The 2015 Wealth Report once again confirms North America as home to the largest population of UHNWI’s, predicting that this will remain unchanged for the next decade. That said population growth in North America will slow to 30% in 2025, as Asia’s UHNW population soars up to 66%, adding as many as 27,000 new UHNW individuals.
Despite the decline of the Russian Ruble and a continued growth slowdown in China, the ultra-wealthy population of these two countries is expected to grow by 72% and 75% respectively in the coming decade. UHNWI’s will grow by 105% in India, 129% in Mozambique and 140% in Vietnam, by 2025, yet the barriers to entry for luxury brands in these three regions will likely remain high.
What the 2016 report also confirms is that the ultra wealthy population is increasingly nomadic. In the case of Los Angeles, its multi-millionaire population – those with more than $10m in net investable assets – gyrates between a little over 11,000 to just under 6,000 through the year. Dubai, Cape Town, London and Miami also see significant volatility in their wealthy populations.
In August, as many as 2,200 multi-millionaires descend on Cannes to enjoy summer in the South of France. This population contracts to as few as 460 in the winter month of February – a population fluctuation of almost 400%. This is undoubtedly why luxury brands are rushing to seasonal destinations such as Porto Cervo, The Hamptons, Courcheval and the likes, to leverage the well-to-do foot traffic.
“ Los Angeles’ multi-millionaire population fluctuates between 6,000 & 11,000 throughout the year ”
Thanksgiving in America has also been identified as a key global event for the Private Jet sector. According to data from NetJets, as many as 5, 325 private flights were booked for the occasion, attracting British, Canadian and German visitors from outside the U.S. The Super Bowl was the second largest event for private jets, followed by Davos, the Kentucky Derby and the Monaco Grand Prix.
In terms of where they live, London and New York continue to be the most important cities in the world for UHNWIs.
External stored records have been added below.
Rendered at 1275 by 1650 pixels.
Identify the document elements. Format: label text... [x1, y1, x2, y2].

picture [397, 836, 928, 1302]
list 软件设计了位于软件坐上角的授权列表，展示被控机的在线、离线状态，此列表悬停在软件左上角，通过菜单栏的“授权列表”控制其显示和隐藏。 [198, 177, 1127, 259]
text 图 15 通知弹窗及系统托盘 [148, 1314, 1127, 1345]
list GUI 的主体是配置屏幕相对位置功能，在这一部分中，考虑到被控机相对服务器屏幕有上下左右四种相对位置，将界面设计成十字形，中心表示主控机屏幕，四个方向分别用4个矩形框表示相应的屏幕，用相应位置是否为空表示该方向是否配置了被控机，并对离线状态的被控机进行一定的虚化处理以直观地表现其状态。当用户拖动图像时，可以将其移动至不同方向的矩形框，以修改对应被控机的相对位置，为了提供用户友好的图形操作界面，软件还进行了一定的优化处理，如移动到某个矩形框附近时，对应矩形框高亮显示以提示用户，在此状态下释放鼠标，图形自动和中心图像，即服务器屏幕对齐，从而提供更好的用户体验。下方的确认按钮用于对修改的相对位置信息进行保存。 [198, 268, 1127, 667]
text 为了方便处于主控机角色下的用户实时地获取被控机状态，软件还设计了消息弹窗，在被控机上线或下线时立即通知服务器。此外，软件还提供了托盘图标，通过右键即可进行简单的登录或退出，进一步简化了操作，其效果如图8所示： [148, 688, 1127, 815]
More ultra-wealthy individuals reside in New York than London (5,600 to 4,900), though this rank is heavily skewed when taking into account the population of UHNWIs living within a two hour commute.
Under this accounting, Paris rules the roost with 19,000 UHNWIs living within two hours of the city. Geneva trails slightly behind with 18,100, followed by London with 16,100. In North and South American cities, significant geographical distance prevents rapid connection between the ultra-wealthy, resulting in more isolated populations than in Europe and Asia.
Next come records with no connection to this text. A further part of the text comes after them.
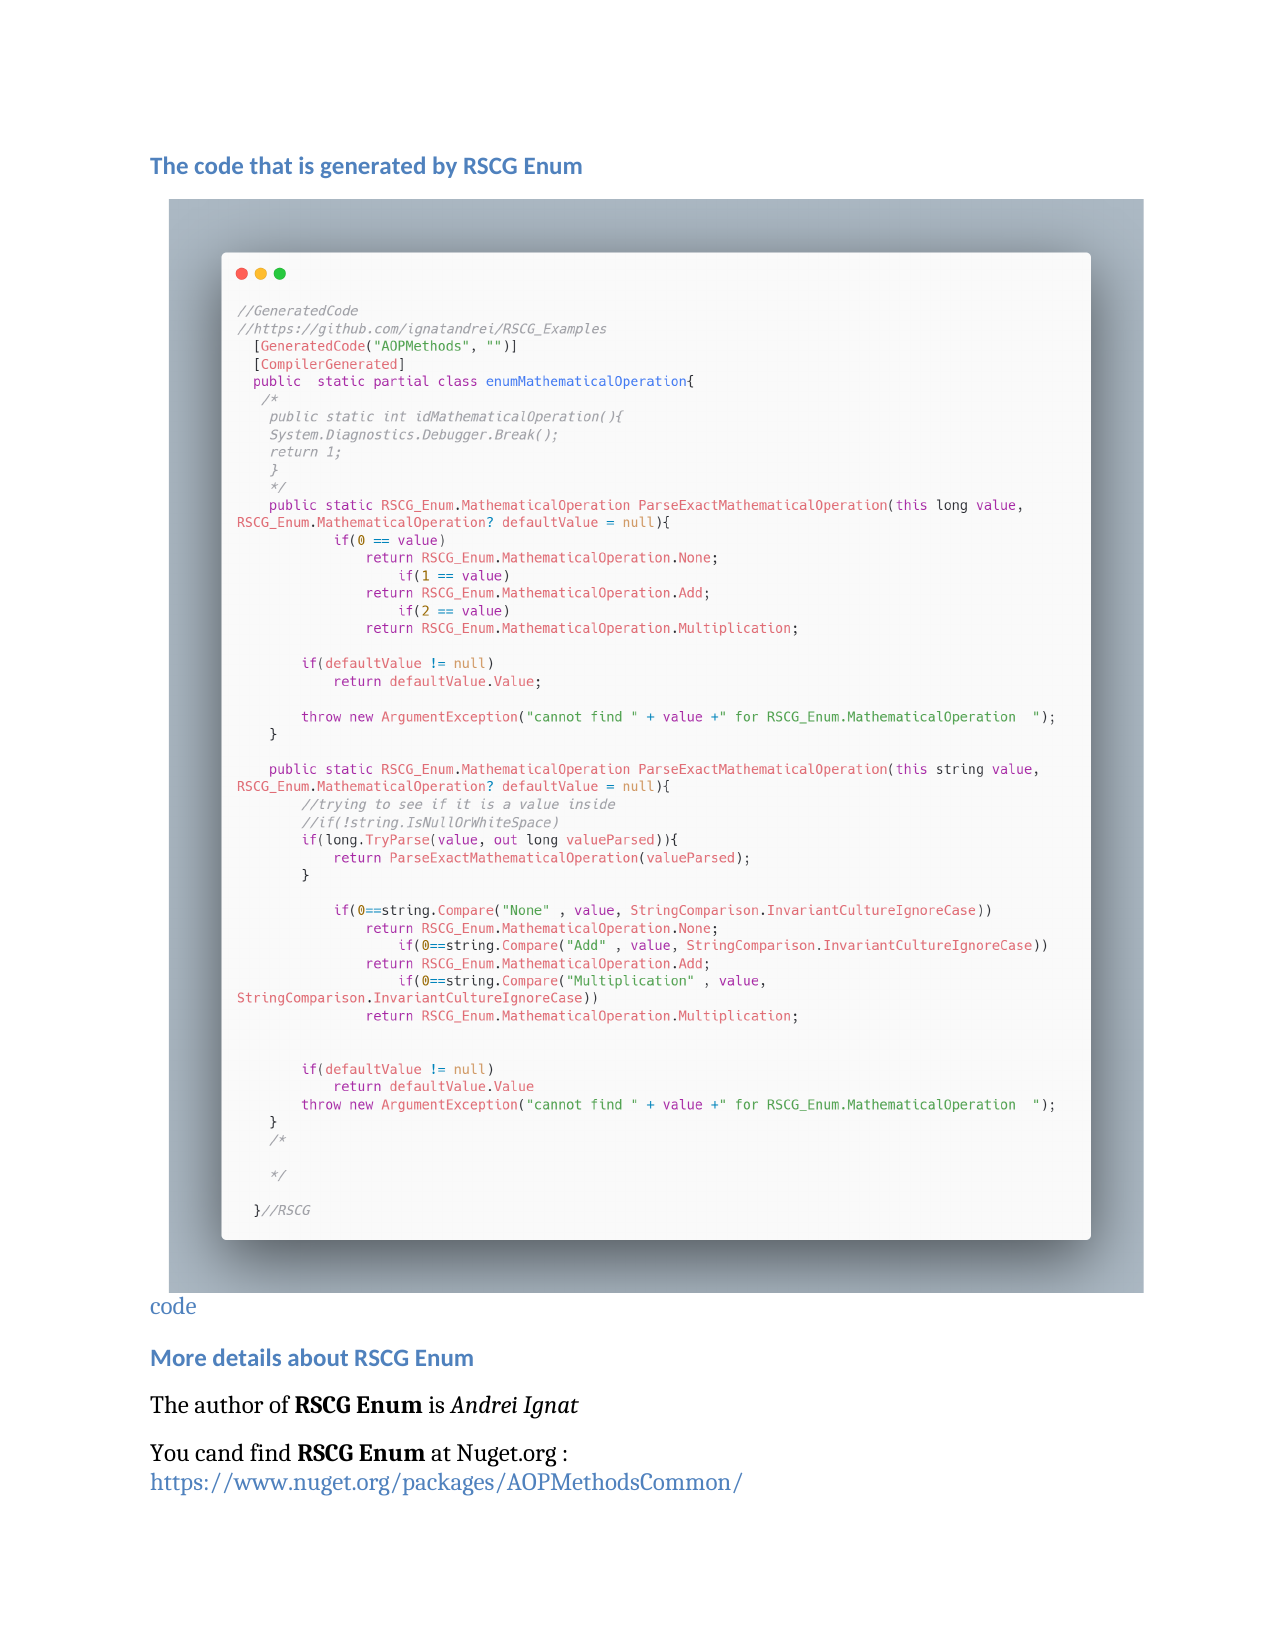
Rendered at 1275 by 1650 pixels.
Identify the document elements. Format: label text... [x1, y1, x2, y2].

subtitle The code that is generated by RSCG Enum [150, 150, 1125, 181]
text code [150, 199, 1125, 1321]
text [150, 1439, 1125, 1496]
text The author of RSCG Enum is Andrei Ignat [150, 1391, 1125, 1420]
picture [168, 199, 1144, 1293]
subtitle More details about RSCG Enum [150, 1342, 1125, 1372]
Where findings become more homogenous, is where Knight Frank investigates what UHNWIs like to buy. Real estate is still largely considered a safe haven, as property prices continue to rise in most major markets. The world’s most expensive real estate can still be found in Monaco, Hong Kong, London, New York and Geneva respectively, as home prices in Canada and Australia continue to surge.
“ There are 19,000 UHNWIs living within two hours of Paris ”
Overall the wealthy are investing in classic cars – a passion investment category that grew by 17% – followed by coins (13%), fine wine & watches (5%) and art & jewellery (4%). Superyacht sales increased by 40%. A slew of stellar auction results throughout the year kept luxury investments firmly in the media spotlight, such as the $3.7m Marc Newson Lockheed Lounge sofa auctioned by Phillips in April.
A Hong Kong-based billionaire set an all-time record for a gem or piece of jewellery when he bid $48.4m for the Blue Moon, a rare fancy vivid blue diamond auctioned by Sotheby’s Geneva in November. The day before, he paid $28.5m for a vivid pink diamond sold by Christie’s.
Overall it is increasingly clear that UHNWIs are ready to spend, but they are looking for truly exceptional products. And, becoming a smaller consumer segment, their more discriminatory and dwindling disposable income is being sought ever more feverishly by a growing list of providers, adding fuel to the consumer chaos.